Mitchell’s statement said Greenspan was “a giant of a man who helped shape the US economy for decades under presidents of both parties, but was always honest in acknowledging his mistakes”.
For nearly 20 years, Alan Greenspan was charged with safeguarding the US economy and keeping the dollar sound. As chairman of the Federal Reserve from 1987-2006, a post described as the second most important after the presidency, he presided over the longest sustained period of US economic growth in a generation.
Described as the “God in the machine” of American finance, Greenspan declined all requests for interviews during his time at the Fed. But the media and the money markets hung on his few public statements, and a sign in his office said simply, “the buck starts here”.
But critics argue that an over-reliance on easy credit fuelled the dot-com bubble of the late 1990s and caused the sub-prime mortgage crisis of 2008, a BBC report said.

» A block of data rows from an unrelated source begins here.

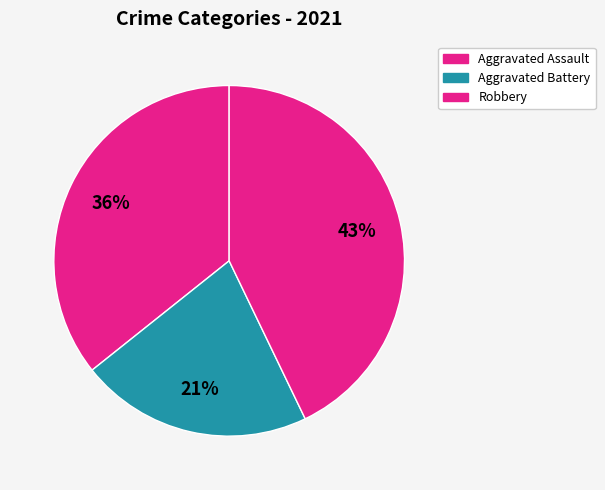

Rank the categories by value from lowest to highest.

Aggravated Battery, Aggravated Assault, Robbery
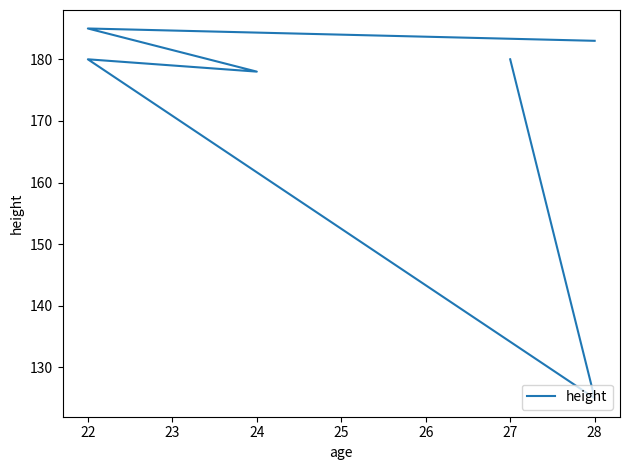

Which label corresponds to the largest value in the chart?

22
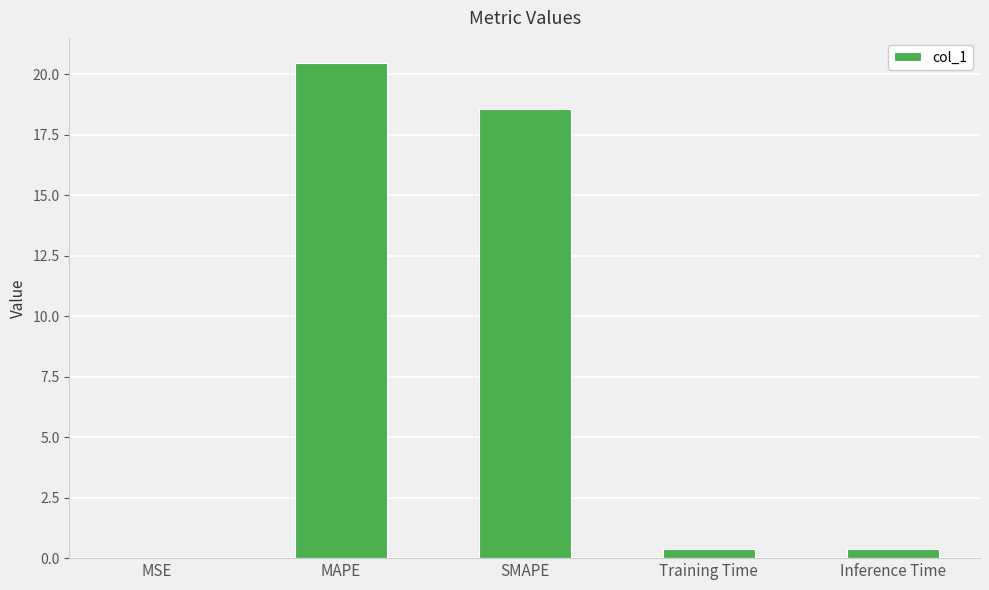

At which label is the value closest to 10?

SMAPE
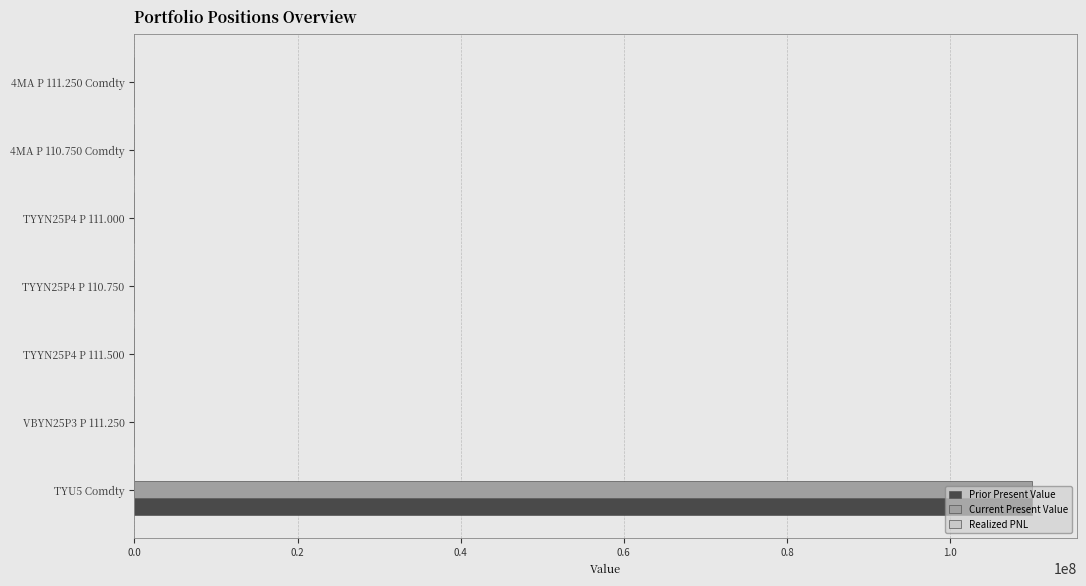

What is the highest value of the Current Present Value series?

110000000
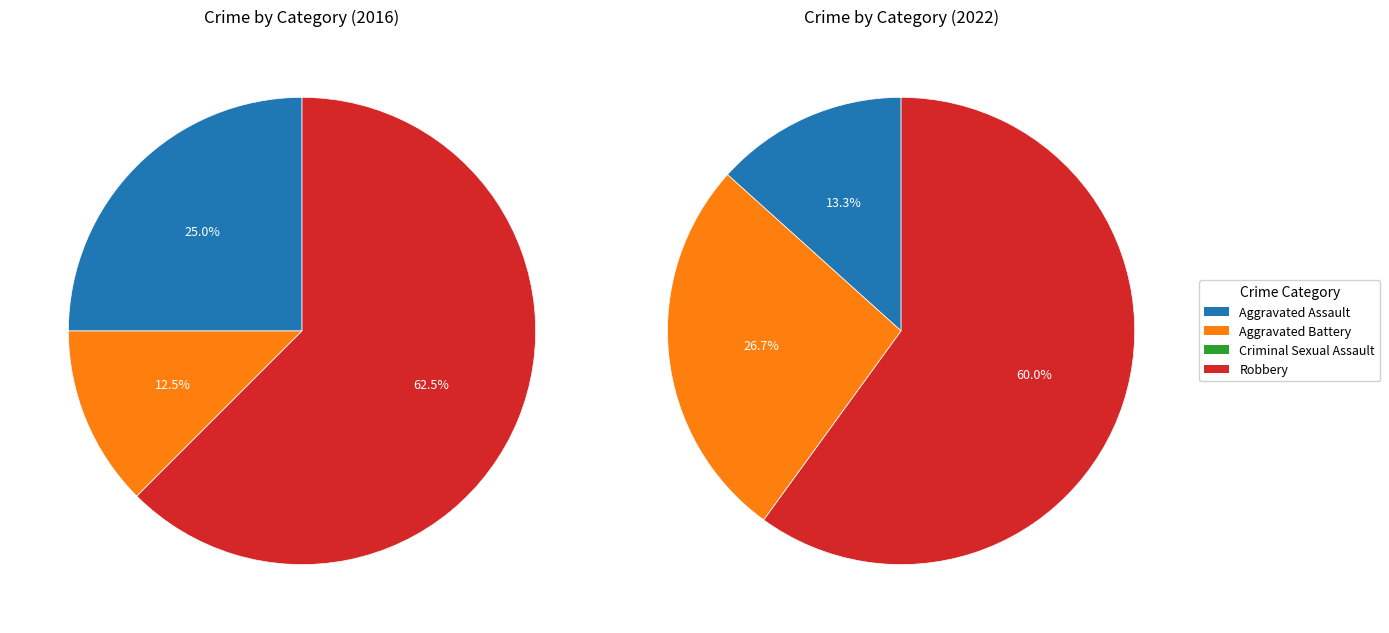

Is there any slice that represents more than half of the pie?

Yes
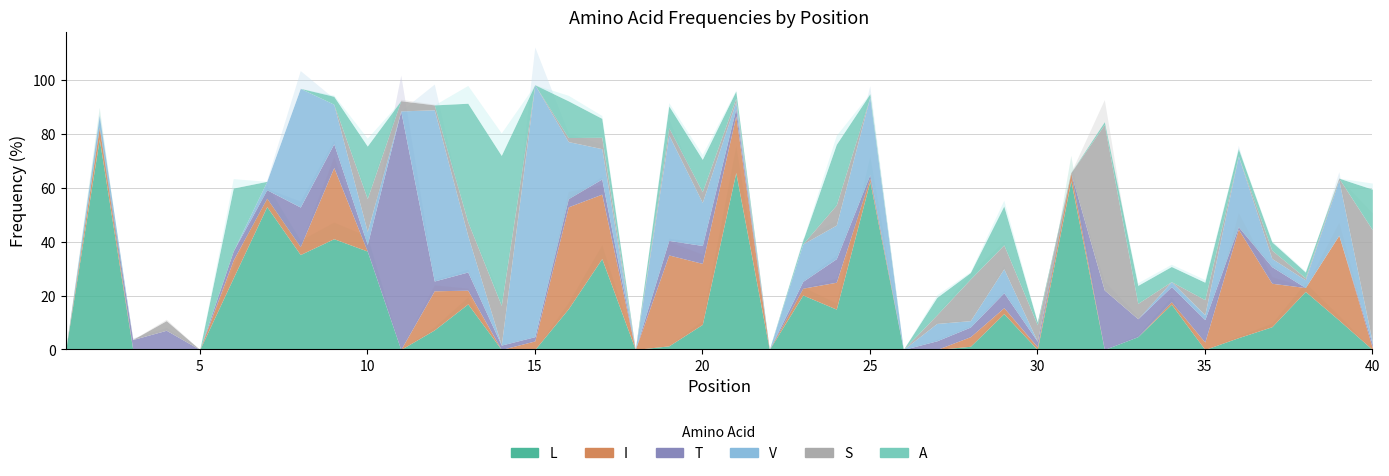

True or false: I and S cross at least once.

True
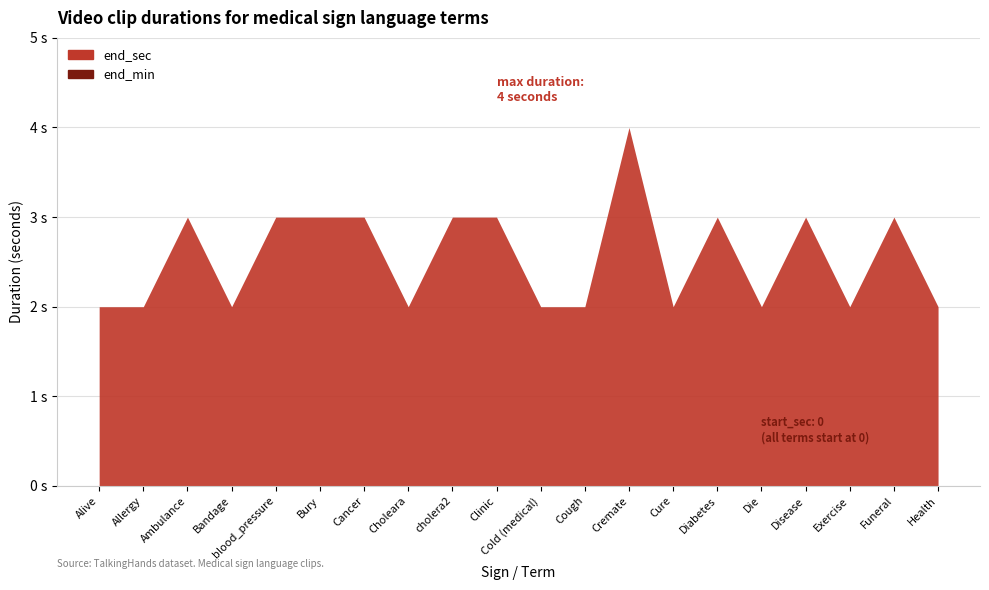

True or false: end_sec has a value of 2 at Choleara.

True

Greenspan was born in New York City on March 6, 1926. His mother, who worked in a furniture store, brought him up single-handed.
At the age of 19, he enrolled as an economics student at New York University, where he became an apostle of the free market, and eventually found employment as an economic consultant and, later, as a member of the board at JP Morgan.

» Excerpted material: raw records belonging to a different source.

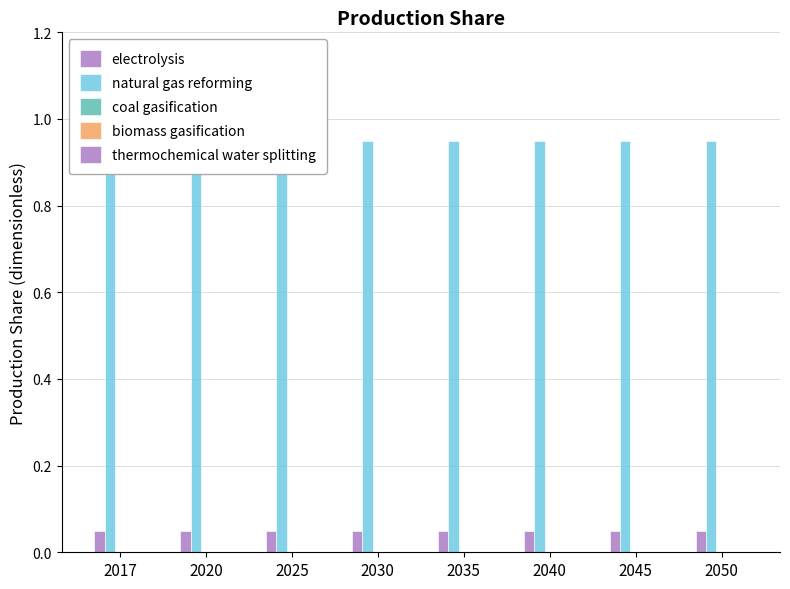

What is the value of the natural gas reforming bar at the 2nd from the left?

0.9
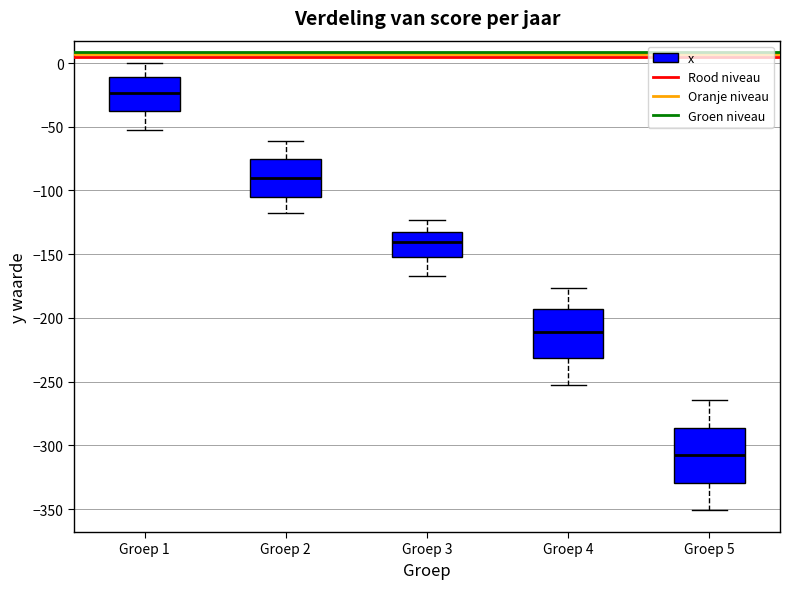

Reading left to right, transcribe this box plot: for each box, give where its median line is, the range the box spans, and where its two whiskers end, as read against the y-axis. The values are not printed on the chart, so give them approximately, as read against the axis.

Groep 1: median -25, box -35 to -10, whiskers -55 to 0
Groep 2: median -90, box -105 to -75, whiskers -115 to -60
Groep 3: median -140, box -150 to -130, whiskers -165 to -125
Groep 4: median -210, box -230 to -195, whiskers -250 to -175
Groep 5: median -305, box -330 to -285, whiskers -350 to -265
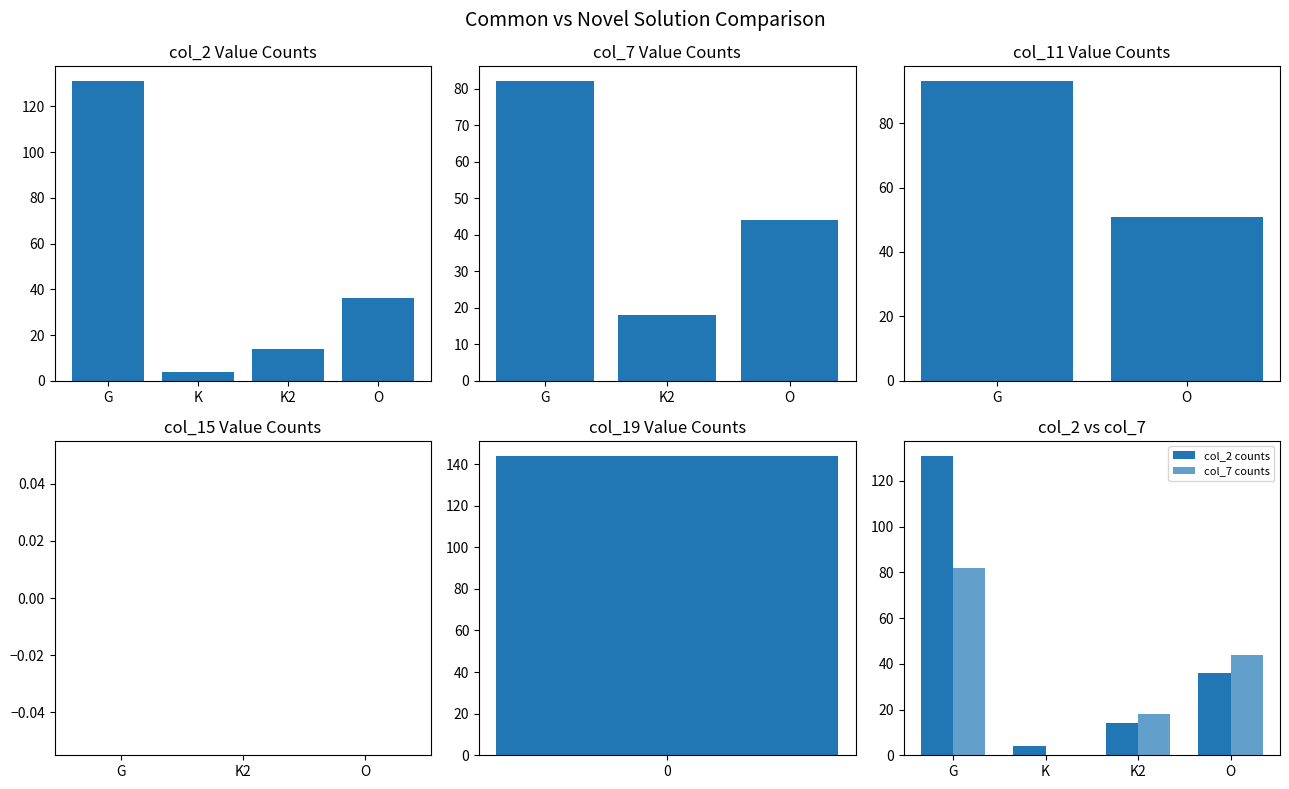

What is the change in value from K to K2?

+10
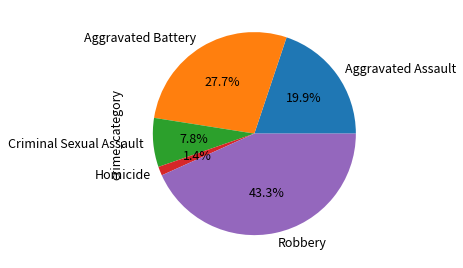

Which has a higher value, Criminal Sexual Assault or Aggravated Assault?

Aggravated Assault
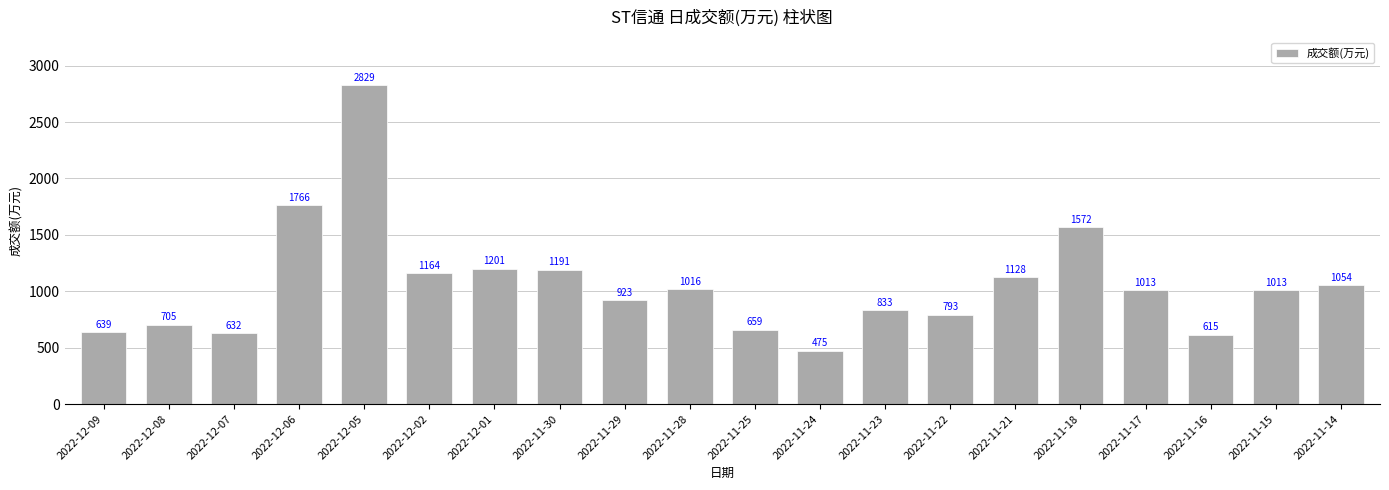

The value at 2022-12-07 is 632. True or false?

True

President Ronald Reagan announced Alan Greenspan as chairman of the Federal Reserve – America’s central bank – in 1987. Having successfully predicted the Eisenhower recession, Greenspan advised Richard Nixon during his successful presidential election campaign in 1968.
He went on to become head of the Council of Economic Advisers. Greenspan later wrote that he found the president to be “sadly paranoid, misanthropic and cynical”, but the economist’s success at curbing inflation impressed Nixon’s successors.

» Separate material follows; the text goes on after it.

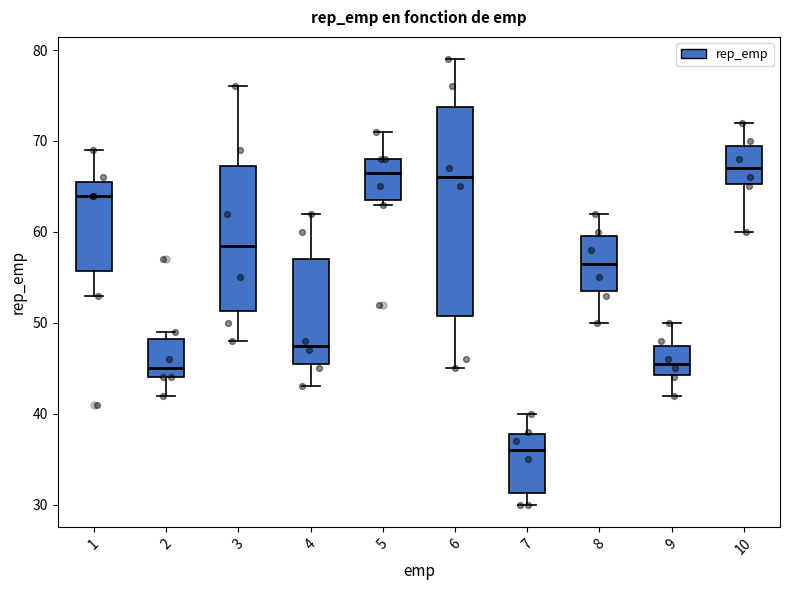

Comparing the boxes themselves (not the whiskers), which one is the tallest?

6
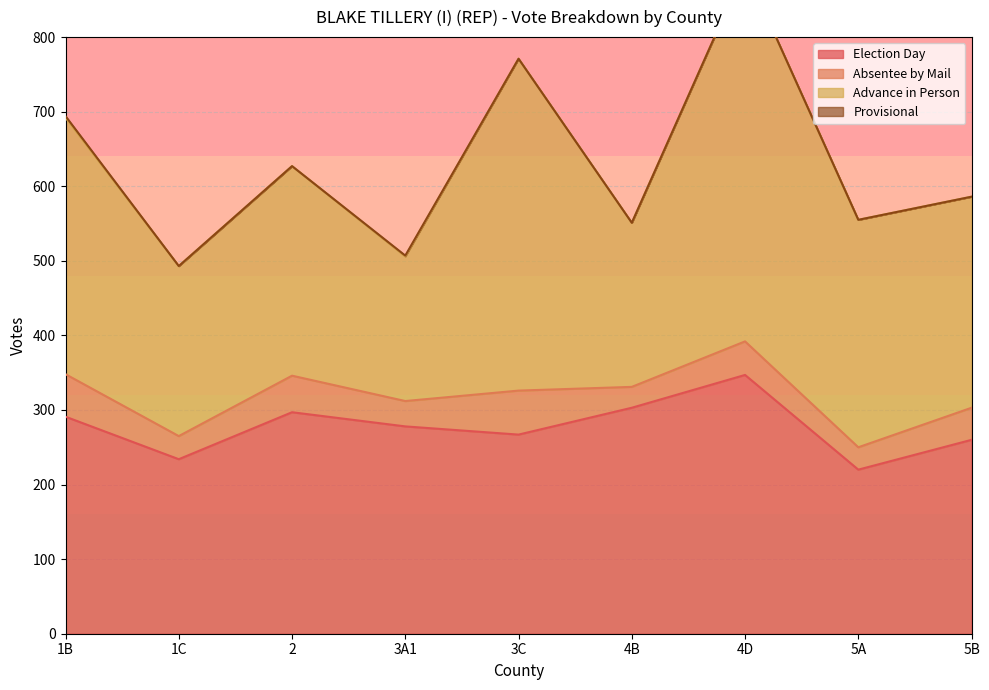

Is the value of Election Day at 1B greater than the value of Provisional at 1C?

Yes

Gerald Ford asked Greenspan to continue at the Council of Economic Advisers and – in the early 1980s – Ronald Reagan chose him to lead an inquiry into the reform of the America’s state pension system.
In August 1987, Reagan promoted him to chairman of the US Federal Reserve, and – for the next two decades – he became one of the most powerful men in the world.
His astute handling of the October 1987 stock market crash, which saw more than 30 per cent wiped off share prices, earned Greenspan many plaudits. His statement of confidence in the underlying economy calmed frayed nerves, and his facilitation of cheap credit helped keep the banks afloat.
It was an approach used again and again, whenever the markets had a crisis. Later dubbed “quantitative easing”, such upheavals included the 1980s savings and loan crisis, the first Gulf War, the Mexican peso crisis and – shortly after he had retired – the global credit crisis in 2008.
Greenspan was renominated as chairman of the Federal Reserve by George H.W. Bush, although the president later complained that a sluggish economic recovery had put paid to his chances of re-election.
Surprisingly, Bill Clinton – a Democratic Party president – also asked the driest of monetarists to stay on in post. But his decision was rewarded as, under Greenspan’s direction, there followed a golden era of growth in the late 1990s.
Greenspan later praised Clinton in his memoir for the president’s “consistent, disciplined focus on long-term economic growth” – while complaining that some Republican administrations simply lost control of public spending.
Away from work, the rather grey-looking banker was a skilled and enthusiastic tennis player.
In 2006, Greenspan stood down as chairman of the Federal Reserve after an unprecedented five terms in office. He was an influential economic voice well into his tenth decade.
In the course of his extraordinary career, he was awarded the Presidential Medal of Freedom in Washington and an honorary knighthood by Queen Elizabeth II.
He remained a sought after economic adviser and media pundit into his late 90s. He was no fan of President Donald Trump’s first administration, describing his populist approach as a “shout of pain” that would do little to raise living standards.
He also criticised Britain’s decision to leave the European Union, calling Brexit the “worst outcome”. He celebrated his centenary in March 2026.